> TASK INSTRUCTIONS: Please return every line below that contains the string "page".

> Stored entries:
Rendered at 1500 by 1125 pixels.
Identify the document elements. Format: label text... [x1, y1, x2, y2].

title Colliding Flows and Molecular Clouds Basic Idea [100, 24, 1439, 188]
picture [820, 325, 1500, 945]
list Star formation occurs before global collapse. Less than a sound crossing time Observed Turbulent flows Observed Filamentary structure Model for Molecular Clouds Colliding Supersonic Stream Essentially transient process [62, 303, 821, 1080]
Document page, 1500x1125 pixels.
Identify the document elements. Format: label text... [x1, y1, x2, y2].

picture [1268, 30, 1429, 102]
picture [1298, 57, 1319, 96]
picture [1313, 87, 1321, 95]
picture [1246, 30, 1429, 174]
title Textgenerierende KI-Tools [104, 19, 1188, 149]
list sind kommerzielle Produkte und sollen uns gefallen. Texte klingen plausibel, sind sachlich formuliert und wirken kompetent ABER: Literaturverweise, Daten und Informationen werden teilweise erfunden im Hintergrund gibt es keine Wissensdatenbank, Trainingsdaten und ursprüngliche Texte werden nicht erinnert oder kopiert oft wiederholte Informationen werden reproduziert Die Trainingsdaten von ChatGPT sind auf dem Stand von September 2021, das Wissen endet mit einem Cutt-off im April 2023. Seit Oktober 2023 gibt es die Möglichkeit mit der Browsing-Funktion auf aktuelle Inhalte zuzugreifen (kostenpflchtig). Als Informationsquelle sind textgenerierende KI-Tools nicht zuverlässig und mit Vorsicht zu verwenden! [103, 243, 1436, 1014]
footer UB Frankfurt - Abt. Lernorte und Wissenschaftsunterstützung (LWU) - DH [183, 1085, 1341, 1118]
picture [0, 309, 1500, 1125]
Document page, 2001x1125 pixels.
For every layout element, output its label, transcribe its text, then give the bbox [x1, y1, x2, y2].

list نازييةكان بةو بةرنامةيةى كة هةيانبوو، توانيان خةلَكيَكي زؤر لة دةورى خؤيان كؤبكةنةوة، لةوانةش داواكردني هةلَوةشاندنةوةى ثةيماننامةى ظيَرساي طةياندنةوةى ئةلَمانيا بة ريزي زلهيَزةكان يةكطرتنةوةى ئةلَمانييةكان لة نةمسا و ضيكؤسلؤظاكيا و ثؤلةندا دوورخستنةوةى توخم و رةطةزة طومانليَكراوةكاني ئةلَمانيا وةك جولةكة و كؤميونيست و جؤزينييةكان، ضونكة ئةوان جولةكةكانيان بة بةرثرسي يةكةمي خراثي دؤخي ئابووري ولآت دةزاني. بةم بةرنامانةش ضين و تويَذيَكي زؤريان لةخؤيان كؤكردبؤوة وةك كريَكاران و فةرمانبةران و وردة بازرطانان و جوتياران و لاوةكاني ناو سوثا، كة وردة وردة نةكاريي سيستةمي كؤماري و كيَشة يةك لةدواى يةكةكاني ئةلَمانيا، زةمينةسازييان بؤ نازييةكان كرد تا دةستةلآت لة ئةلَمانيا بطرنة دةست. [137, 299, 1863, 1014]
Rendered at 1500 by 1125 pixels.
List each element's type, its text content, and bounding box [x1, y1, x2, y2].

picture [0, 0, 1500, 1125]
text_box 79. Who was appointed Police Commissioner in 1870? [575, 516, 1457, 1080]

> TASK RESPONSE:
Document page, 1500x1125 pixels.
Document page, 2001x1125 pixels.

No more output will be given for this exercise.